Aim of the task: Without including any picture, repeat the records below exactly.

Segment Start: Records provided

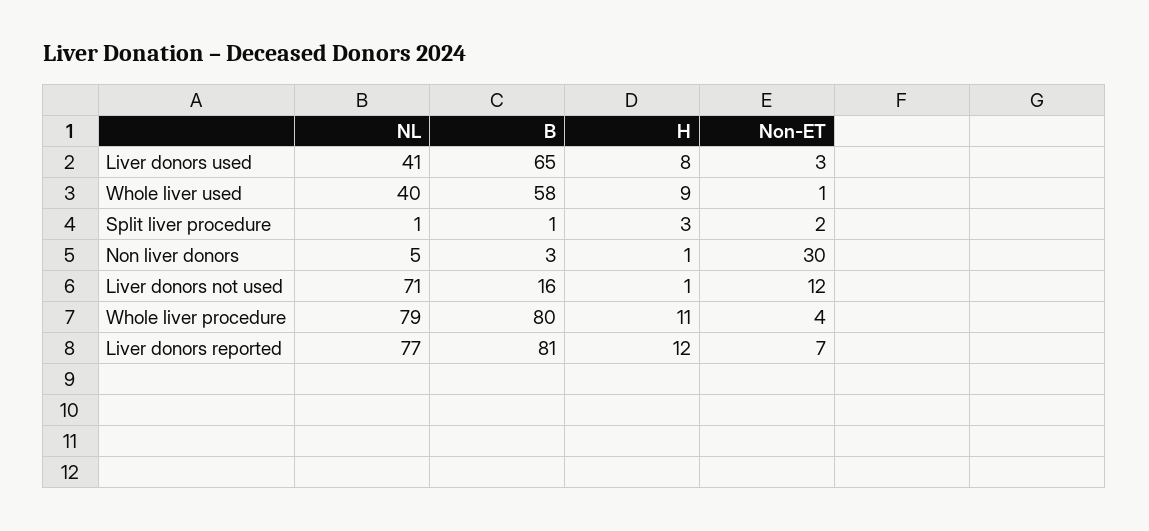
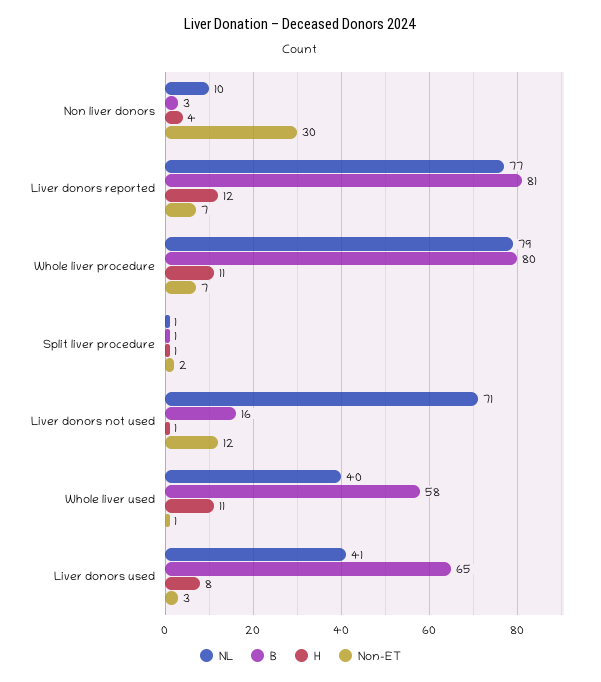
  {
    "NL": {
      "Liver donors used": 41,
      "Whole liver used": 40,
      "Split liver procedure": 1,
-     "Non liver donors": 5,
+     "Non liver donors": 10,
      "Liver donors not used": 71,
      "Whole liver procedure": 79,
      "Liver donors reported": 77
    },
    "B": {
      "Liver donors used": 65,
      "Whole liver used": 58,
      "Split liver procedure": 1,
      "Non liver donors": 3,
      "Liver donors not used": 16,
      "Whole liver procedure": 80,
      "Liver donors reported": 81
    },
    "H": {
      "Liver donors used": 8,
-     "Whole liver used": 9,
+     "Whole liver used": 11,
-     "Split liver procedure": 3,
+     "Split liver procedure": 1,
-     "Non liver donors": 1,
+     "Non liver donors": 4,
      "Liver donors not used": 1,
      "Whole liver procedure": 11,
      "Liver donors reported": 12
    },
    "Non-ET": {
      "Liver donors used": 3,
      "Whole liver used": 1,
      "Split liver procedure": 2,
      "Non liver donors": 30,
      "Liver donors not used": 12,
-     "Whole liver procedure": 4,
+     "Whole liver procedure": 7,
      "Liver donors reported": 7
    }
  }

Segment End: Records provided

Response for this exercise:
  {
    "NL": {
      "Liver donors used": 41,
      "Whole liver used": 40,
      "Split liver procedure": 1,
-     "Non liver donors": 5,
+     "Non liver donors": 10,
      "Liver donors not used": 71,
      "Whole liver procedure": 79,
      "Liver donors reported": 77
    },
    "B": {
      "Liver donors used": 65,
      "Whole liver used": 58,
      "Split liver procedure": 1,
      "Non liver donors": 3,
      "Liver donors not used": 16,
      "Whole liver procedure": 80,
      "Liver donors reported": 81
    },
    "H": {
      "Liver donors used": 8,
-     "Whole liver used": 9,
+     "Whole liver used": 11,
-     "Split liver procedure": 3,
+     "Split liver procedure": 1,
-     "Non liver donors": 1,
+     "Non liver donors": 4,
      "Liver donors not used": 1,
      "Whole liver procedure": 11,
      "Liver donors reported": 12
    },
    "Non-ET": {
      "Liver donors used": 3,
      "Whole liver used": 1,
      "Split liver procedure": 2,
      "Non liver donors": 30,
      "Liver donors not used": 12,
-     "Whole liver procedure": 4,
+     "Whole liver procedure": 7,
      "Liver donors reported": 7
    }
  }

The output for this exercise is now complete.